Page extract below:

Market is volatile, should I move my money to protect myself?
- Duncan Lin CFA®

- 2 days ago
- 9 min read
What protection really means, why your instincts might be working against you, and how to play offence and defence without leaving the field
When the news gets scary, one question lands in my inbox more than any other.
"With everything going on overseas, should I move my money out of certain investments to protect myself?"
I completely understand why people ask it. The world feels unstable. The Middle East is in conflict. Oil prices are high. Interest rates have gone up. Turning on the news right now feels like watching a disaster movie. Except it is real and your savings are somewhere in the middle of it.
So let me answer this question with the help of our investment philosophy.
First, What Are You Actually Protecting Yourself From?
Before I answer whether you should move your money, let's be clear about protecting yourself from what exactly?
Because there are two very different things that can go wrong with investments. Most people treat them as the same thing. They are not.

End of Page extract.

**Tasks**
(a) Answer these questions from the article on market volatility.
(i) Which region does the article describe as being in conflict?
(ii) What reading time is listed for the article?
(iii) How many very different things does the article say can go wrong with investments?
(b) Pick up the article on market volatility after its last sentence and carry it forward.

Dataset below:

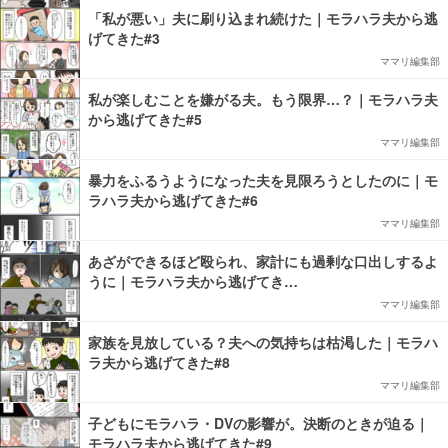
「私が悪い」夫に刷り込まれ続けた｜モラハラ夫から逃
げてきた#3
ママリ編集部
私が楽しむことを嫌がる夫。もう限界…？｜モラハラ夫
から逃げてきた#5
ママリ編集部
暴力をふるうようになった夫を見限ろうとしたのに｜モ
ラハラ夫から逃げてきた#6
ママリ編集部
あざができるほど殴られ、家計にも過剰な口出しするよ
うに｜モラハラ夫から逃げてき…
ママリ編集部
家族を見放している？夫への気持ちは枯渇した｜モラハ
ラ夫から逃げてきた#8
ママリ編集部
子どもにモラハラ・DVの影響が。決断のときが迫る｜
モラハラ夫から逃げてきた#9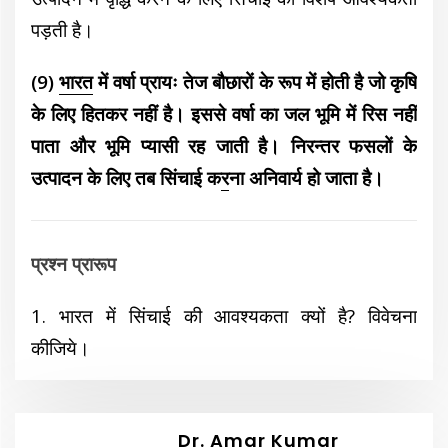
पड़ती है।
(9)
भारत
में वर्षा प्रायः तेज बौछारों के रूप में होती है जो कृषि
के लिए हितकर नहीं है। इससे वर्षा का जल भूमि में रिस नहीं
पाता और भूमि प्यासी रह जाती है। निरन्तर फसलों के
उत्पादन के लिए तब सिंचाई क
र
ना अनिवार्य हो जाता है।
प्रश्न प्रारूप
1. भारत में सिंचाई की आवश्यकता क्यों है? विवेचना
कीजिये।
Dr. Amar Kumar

End of Dataset.

**Answers for this exercise**
(a)
(i) The Middle East
(ii) 9 min read
(iii) Two

(b)
The first is that the value of your investments goes down for a while. The number on your statement shrinks. This feels bad. But it has happened to every investor, in every decade, in every country that has ever had a sharemarket. And in every single case throughout history, markets have recovered.
The second is that you permanently lose money. Gone. Not temporarily smaller. Actually, irreversibly lost. This happens when a company collapses completely and never comes back. Or when someone is forced to sell their investments at the worst possible moment because they simply have no other choice.
Here is what most people miss.
These two things feel identical in the moment. But they lead to completely different places. One is a storm you wait out. The other is real, lasting damage.
Prices going up and down is not the real risk. Permanently losing your capital is the real risk.
Everything else is the market doing what markets have always done.
If you want a deeper look at how we define risk, and why the finance industry often gets this completely wrong, I explored this in an earlier post.
What Is Actually Happening Right Now
The conflict involving the US, Israel, and Iran is serious. Oil above $100 a barrel affects the cost of almost everything. Markets have been turbulent. These things are real and I am not going to pretend otherwise.
But here is something equally real.
Nobody has reliable information about how this plays out. Not governments. Not military analysts. Not the most expensive research teams at the world's largest investment banks. Nobody knows how long this conflict lasts. Nobody knows how it ends. Every figure you read in the news is incomplete, delayed, and filtered through the interests of whoever is providing it.
So what is actually driving markets right now?
Not facts. Human emotion. Fear. Uncertainty. The deep human instinct to do something when things feel out of control.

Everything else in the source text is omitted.